== GIVEN INFORMATION ==
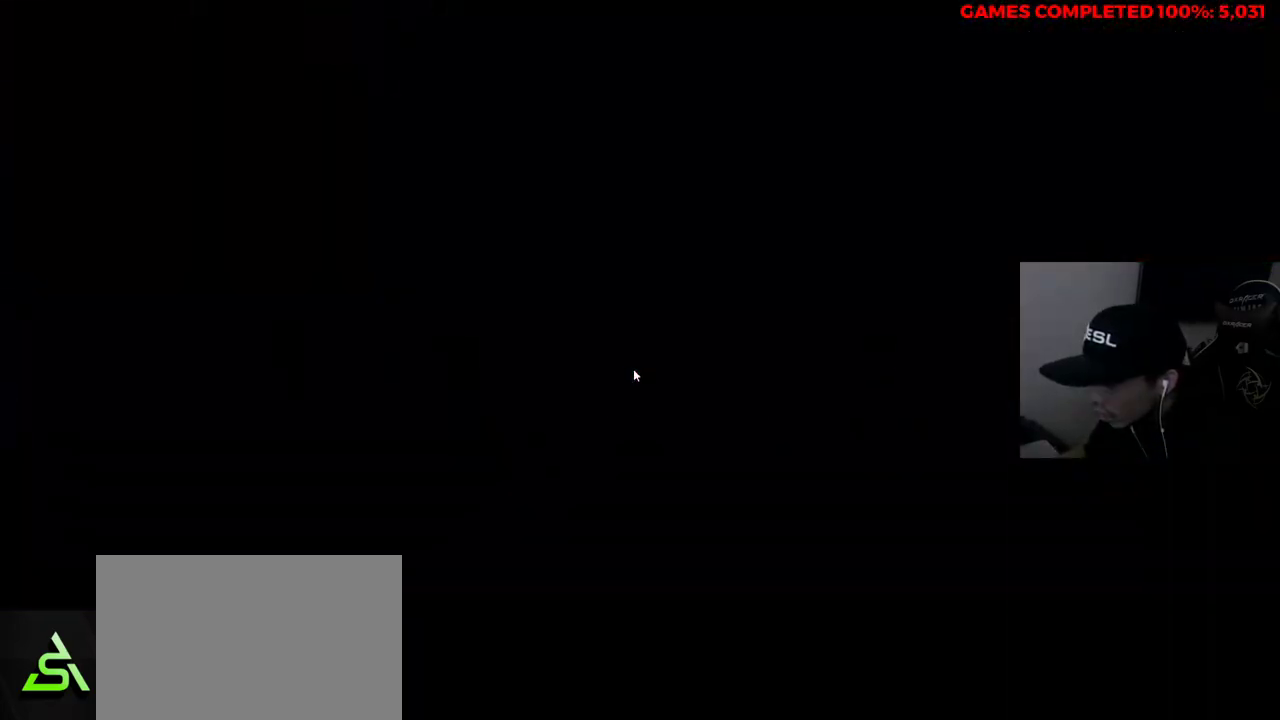
{"keys": [], "mouse": [], "events": []}
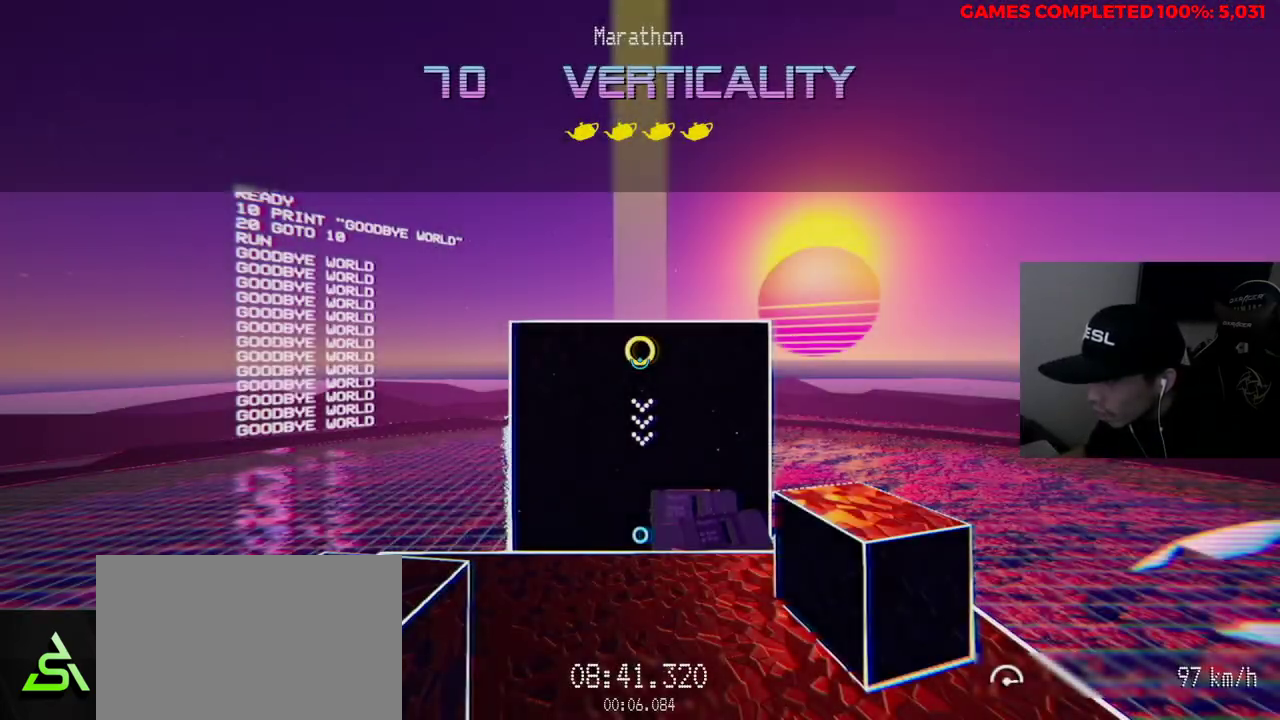
{"keys": ["a", "w"], "mouse": [], "events": [[317, "w", "down"], [367, "a", "down"]]}
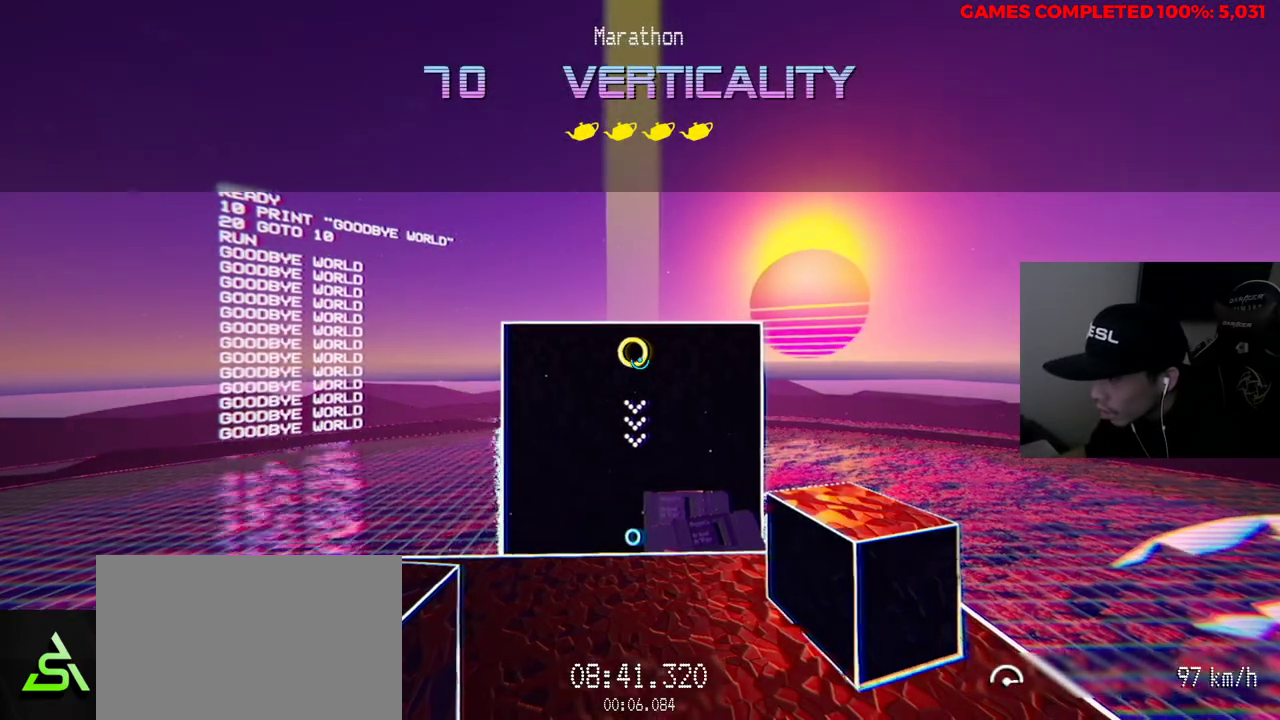
{"keys": ["a", "w"], "mouse": ["left"], "events": [[283, "mouse_left", "down"]]}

== EXERCISE BRIEF ==
Could you return the whole listing exactly, with every picture removed?

== TASK OUTPUT ==
{"keys": [], "mouse": [], "events": []}
{"keys": ["a", "w"], "mouse": [], "events": [[317, "w", "down"], [367, "a", "down"]]}
{"keys": ["a", "w"], "mouse": ["left"], "events": [[283, "mouse_left", "down"]]}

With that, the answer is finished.